In a meeting with a Media Agency CEO recently, I was asked, “what are marketers really looking for from their Media Agencies?”
Many Media Agencies believe the holy trinity to be “innovation”, “creativity” and “partnership”. Of course, these are critical contributors to the success of a marketer’s communications.
But so are cut through creative, great packaging, a great sales force, optimum distribution and retailers that support them (plus a myriad of other considerations) – so let’s not fool ourselves into believing that all marketers have to think about is media.
Good media practice is a given.
Since media “departments” spun out of creative agencies in the early nineties to become standalone businesses, the calibre of the media product, in line with the emergence of media opportunities, has grown substantially.

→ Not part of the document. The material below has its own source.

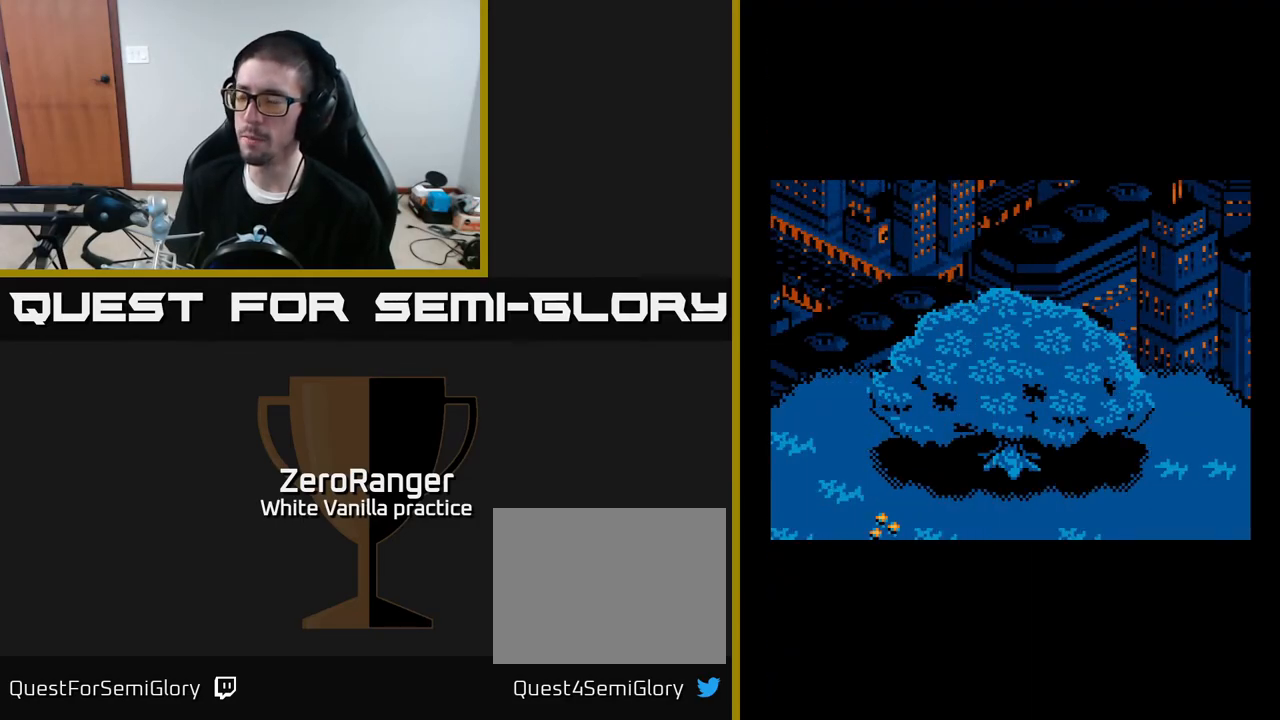
{"buttons": [], "right_stick": "center", "events": []}
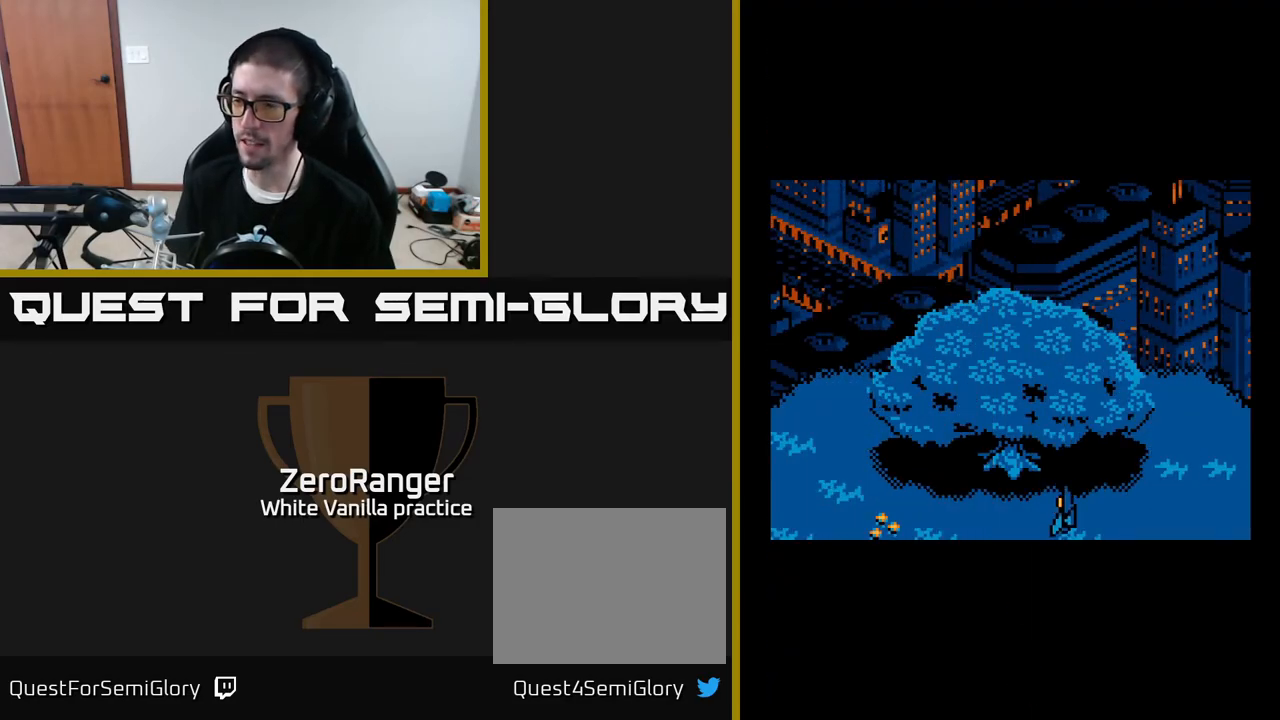
{"buttons": ["A", "DPAD_DOWN", "DPAD_LEFT"], "right_stick": "center", "events": [[150, "A", "down"], [150, "DPAD_LEFT", "down"], [267, "DPAD_DOWN", "down"]]}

All marketers expect that their media agency has the expertise, the tools and the manpower to deliver a well-considered media product.
So why are so many accounts placed under review?
In some cases it is the responsibility of good corporate governance. Government, public and private companies regularly review suppliers to ensure that they continue to deliver a product that it is best in market. And to those that read “best in market” as “cheapest”, you are wrong. That is normally a comment reserved for those who lose. Sure, price is a consideration, but only in relation to market benchmarks.
Excluding the above, the vast majority of clients we talk to are placing their Media Agency under review for one simple reason, and this is common in all client/supplier relationships. That reason is service, or lack thereof.
The media pitch situation shows an Agency’s best work, people and intentions. Optimism abounds that the Agency can deliver the work and people committed to during the successful pitch.
However what many marketers experience post the honeymoon period is that the Agency has promised the world but fail to deliver. It is service levels that are the greatest disappointment of all.
Service level shortfalls appear in a range of forms, not always mutually exclusive:
- Declining interest in the client’s business from senior management
- Recommendation of strategies that cannot be executed (either through logistic or economic impracticality)
- Failure to meet deadlines
- Frequent staff changes (often the client finds out the media agency contact is no longer on their account, or have indeed has left the agency AFTER the event)
- Failure to provide basic reporting
- Inaccurate invoicing/accounts
And the list goes on…
Often the ammunition from the Media Agency for falling service levels is that fees don’t support the service expectation, and I know as I write this there will be those that accuse companies such as ours of driving down costs. I remind them that the market dictates the fee a client pays, not a third party.
We acknowledge that there are genuine situations where the scope of work is greater than the Agency had anticipated when establishing fee commitments. These situations should be addressed by rational discussion, not by failing to deliver to a commitment while holding your hand out for more!
If you want to keep clients, provide them the service that you pledged when pitching the business. It really is that simple.
If you want to win clients, promise them the world, but if you do, be prepared to deliver it!